Zwar nahm Hermès interessanterweise ebenfalls eine solche Eintragung vor dem USPTO in Klasse 9 vor, als der Fall noch anhängig war, doch hinderte das Fehlen einer solchen Eintragung Hermès nicht daran, zu triumphieren, obwohl sie nur über eingetragene Marken in Klasse 18 verfügte.
Zugegebenermaßen hat der SDNY die Frage, ob eine Eintragung in Klasse 18 auch eine NFT-Nutzung abdecken kann, nicht sehr gründlich untersucht, da diese Frage in USA etwas anders gelagert ist, als es der Schweizer Jurist unter Art. 3 MSchG gewohnt ist.
Nichtsdestotrotz beantwortet der SDNY diese Frage implizit positiv. Die Käuferin einer Birkin-Tasche tut dies nicht, weil sie etwas darin verstauen kann. Sie kauft sie wegen des Ansehens und der Zugehörigkeit zu einer exklusiven Gemeinschaft, die ihr das Äußere der Tasche verleiht.
Mit anderen Worten: Es geht also nicht so sehr darum, dass die Eigenschaften einer Tasche (laut Robert definiert als „ein flexibler Gegenstand, der hergestellt wird, um als Behälter zu dienen, in dem man verschiedene Dinge aufbewahren und transportieren kann“) nicht von einem digitalen Bild dieser Tasche erfüllt werden können und dass sie als solches nicht als einer „Tasche“ im Sinne der oben genannten Definition ähnlich angesehen werden kann.
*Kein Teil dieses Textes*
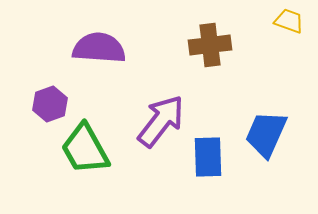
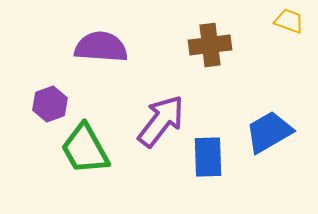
purple semicircle: moved 2 px right, 1 px up
blue trapezoid: moved 3 px right, 2 px up; rotated 36 degrees clockwise
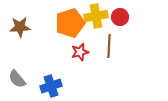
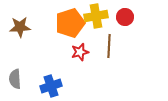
red circle: moved 5 px right
gray semicircle: moved 2 px left; rotated 36 degrees clockwise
In Wirklichkeit ist es nur wichtig, dass das Zielpublikum die Metabirkin-Tasche als Birkin-Tasche wahrnimmt; es geht nicht um die Eigenschaften der Tasche, sondern darum, wie sie aussieht und was sie über ihren Träger aussagt. Die Metabirkin-Tasche wird dann als die digitale Umsetzung der Birkin-Tasche wahrgenommen.
Daher reicht es meiner Meinung nach, und wie es der SDNY zumindest implizit und meiner Meinung nach zu Recht annimmt, aus, dass das Zielpublikum (dessen Sichtweise entscheidend ist) im digitalen Produkt ein Äquivalent zum greifbaren Produkt sieht, damit die Ähnlichkeit, die das Gesetz für die Annahme einer Markenverletzung verlangt, gegeben ist. Eine Eintragung in Klasse 9 wäre dann unnötig. Man muss jedoch zugeben, dass die Praxis diesen Weg leider nicht beschritten hat. Dies kann nur bedauert werden.
Der Kampf zwischen Schöpfern und Markeninhabern ist also noch nicht vorbei. Jeder wird wahrscheinlich zustimmen, dass die Freiheit der Kunst dort endet, wo das Exklusivrecht verletzt wird, aber die heikle Frage ist, ab wann dieses Recht als verletzt gilt, ohne dass die Meinungsfreiheit, die Künstlern gewährt werden muss, ausgehöhlt wird. Hermès hat zwar die erste Schlacht gewonnen, aber noch nicht den endgültigen Sieg errungen. Fortsetzung folgt.